According to one such shortsightedly dogmatic reviewer, it was sort of rocky, but eventually saved in the end “thanks to some inspired, disastrous and scantily clad participants”—participants whose spontaneous auditions for roles in the play were revealed to be not that spontaneous after all, as most of them turned out to be fellow performance artists, thereby toying with and subverting the expectations of audience members who had never been to a performance art festival before.
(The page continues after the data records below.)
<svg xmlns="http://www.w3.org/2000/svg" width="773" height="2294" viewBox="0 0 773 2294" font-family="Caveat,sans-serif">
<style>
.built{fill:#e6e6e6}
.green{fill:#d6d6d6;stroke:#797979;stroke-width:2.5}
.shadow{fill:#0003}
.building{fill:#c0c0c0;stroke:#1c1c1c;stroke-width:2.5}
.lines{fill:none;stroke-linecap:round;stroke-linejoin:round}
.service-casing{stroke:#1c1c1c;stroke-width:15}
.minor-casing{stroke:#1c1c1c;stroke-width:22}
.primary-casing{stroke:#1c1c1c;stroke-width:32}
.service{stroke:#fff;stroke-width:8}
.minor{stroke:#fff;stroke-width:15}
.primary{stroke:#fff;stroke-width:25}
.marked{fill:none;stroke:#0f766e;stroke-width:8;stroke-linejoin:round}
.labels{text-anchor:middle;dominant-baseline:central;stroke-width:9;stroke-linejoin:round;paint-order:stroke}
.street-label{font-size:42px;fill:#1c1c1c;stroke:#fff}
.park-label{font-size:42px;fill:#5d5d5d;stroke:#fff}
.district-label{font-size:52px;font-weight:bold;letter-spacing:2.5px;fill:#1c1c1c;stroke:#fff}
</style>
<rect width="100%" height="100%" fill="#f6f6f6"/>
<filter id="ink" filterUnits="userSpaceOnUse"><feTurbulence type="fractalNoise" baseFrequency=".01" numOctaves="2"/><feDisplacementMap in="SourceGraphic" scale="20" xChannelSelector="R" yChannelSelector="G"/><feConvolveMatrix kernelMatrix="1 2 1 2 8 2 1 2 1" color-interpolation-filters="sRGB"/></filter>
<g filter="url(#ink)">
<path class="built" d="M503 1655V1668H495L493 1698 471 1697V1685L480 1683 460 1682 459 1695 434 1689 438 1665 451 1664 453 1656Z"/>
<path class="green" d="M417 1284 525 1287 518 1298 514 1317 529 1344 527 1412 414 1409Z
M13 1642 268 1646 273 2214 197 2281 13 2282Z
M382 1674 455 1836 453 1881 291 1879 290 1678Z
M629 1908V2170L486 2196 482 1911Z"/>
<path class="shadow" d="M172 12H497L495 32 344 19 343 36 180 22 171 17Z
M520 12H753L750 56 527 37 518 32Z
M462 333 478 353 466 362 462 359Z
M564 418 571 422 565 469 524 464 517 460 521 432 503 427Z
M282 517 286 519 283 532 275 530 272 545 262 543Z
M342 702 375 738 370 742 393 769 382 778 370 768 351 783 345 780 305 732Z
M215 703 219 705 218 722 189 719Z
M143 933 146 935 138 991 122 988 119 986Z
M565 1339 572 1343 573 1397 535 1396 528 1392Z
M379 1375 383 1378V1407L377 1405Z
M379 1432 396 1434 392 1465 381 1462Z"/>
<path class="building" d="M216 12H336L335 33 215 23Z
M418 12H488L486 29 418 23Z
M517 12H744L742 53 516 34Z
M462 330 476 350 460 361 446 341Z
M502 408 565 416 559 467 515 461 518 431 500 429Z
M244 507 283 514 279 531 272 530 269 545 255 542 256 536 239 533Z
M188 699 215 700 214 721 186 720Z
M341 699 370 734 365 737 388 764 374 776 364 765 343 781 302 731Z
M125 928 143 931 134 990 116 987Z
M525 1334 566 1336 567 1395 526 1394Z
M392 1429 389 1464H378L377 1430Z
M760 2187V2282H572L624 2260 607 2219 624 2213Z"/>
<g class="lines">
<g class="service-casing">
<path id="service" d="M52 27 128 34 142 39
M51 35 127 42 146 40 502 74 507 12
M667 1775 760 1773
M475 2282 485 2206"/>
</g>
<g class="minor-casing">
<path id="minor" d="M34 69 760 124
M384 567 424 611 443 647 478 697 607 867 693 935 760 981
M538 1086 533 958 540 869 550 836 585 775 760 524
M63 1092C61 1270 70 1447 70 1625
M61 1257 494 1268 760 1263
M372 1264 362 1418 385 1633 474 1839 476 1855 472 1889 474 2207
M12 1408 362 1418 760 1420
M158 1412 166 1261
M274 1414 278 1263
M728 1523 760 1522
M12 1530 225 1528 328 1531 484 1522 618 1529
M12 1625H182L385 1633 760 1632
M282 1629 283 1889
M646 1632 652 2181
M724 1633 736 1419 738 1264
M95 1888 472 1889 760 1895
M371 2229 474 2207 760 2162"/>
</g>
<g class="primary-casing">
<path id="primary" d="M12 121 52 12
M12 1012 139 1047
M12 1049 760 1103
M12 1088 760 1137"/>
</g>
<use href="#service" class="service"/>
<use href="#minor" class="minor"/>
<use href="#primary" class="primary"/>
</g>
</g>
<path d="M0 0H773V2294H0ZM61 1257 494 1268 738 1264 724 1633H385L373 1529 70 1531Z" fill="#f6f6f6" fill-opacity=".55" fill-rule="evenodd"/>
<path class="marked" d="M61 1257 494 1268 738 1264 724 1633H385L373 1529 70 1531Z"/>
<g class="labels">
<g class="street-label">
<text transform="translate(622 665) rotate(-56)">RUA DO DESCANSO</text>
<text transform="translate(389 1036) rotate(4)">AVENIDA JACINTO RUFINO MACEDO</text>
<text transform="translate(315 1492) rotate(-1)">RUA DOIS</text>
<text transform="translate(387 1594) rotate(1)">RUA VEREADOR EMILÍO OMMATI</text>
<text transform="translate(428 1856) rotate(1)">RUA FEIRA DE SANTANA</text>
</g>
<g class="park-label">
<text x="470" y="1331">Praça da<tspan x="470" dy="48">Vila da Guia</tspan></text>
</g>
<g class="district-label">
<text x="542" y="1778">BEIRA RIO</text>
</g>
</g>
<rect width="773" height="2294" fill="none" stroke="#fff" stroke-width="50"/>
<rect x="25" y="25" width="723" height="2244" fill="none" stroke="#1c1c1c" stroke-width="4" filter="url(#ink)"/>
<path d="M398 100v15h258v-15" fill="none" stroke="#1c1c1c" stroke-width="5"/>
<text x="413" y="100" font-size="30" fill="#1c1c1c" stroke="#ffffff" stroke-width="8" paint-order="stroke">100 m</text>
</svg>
These took the form of various females arriving onstage to read close-captioned lines of dialogue opposite a video of Franco performing the role of the “Gentleman Caller,” with one female pretending to be so nervous that she stopped to call her mother on her cell phone, and another wearing nothing but a bikini and high heels (symbolic of the pageantry of auditions, or the sexist double standard applied to actresses, or something).
Male performers, meanwhile, read the closing monologue live—all of this while Franco and Nakadate offered direction and, at one performance artist’s request to help him recreate a “windy alley” and also make it look like he was crying, crawled underneath him “blowing his hair and spitting under his eyes." That segment of the performance culminated in Franco’s musical partner Kalup Linzy “singing the monologue in a long blonde wig and a very short neon green bathrobe of sorts, his voice alternating between an AutoTuned masculine pitch and overly feminine, soap opera-evoking shriek.” All told, a searing commentary on the inherent artificiality of acting and its dehumanizing effects. Plus, James Franco spitting.
Unfortunately, we’ll never know for sure whether Williams felt the same as the reviewer who believed this all did the "exceptionally heartbreaking Glass Menagerie epilogue justice." That's because the first-act séance, which received the majority of the pre-show attention, apparently came off like just a joke at the audience’s expense. Or, as always, was it? Franco, Nakadate, and a circle of 11 other "unseen sitters" were reportedly taking the Ouija board exercise “very seriously.” But as Williams’ messages from beyond were relayed from the medium, it turned out that “most of them were praise for Franco: ‘This is not about him, it's about you,’’” which the reviewer felt suggested it was all a prank. Which, it's either that, or just that by now even ghosts are familiar with the general thesis of all of Franco’s work.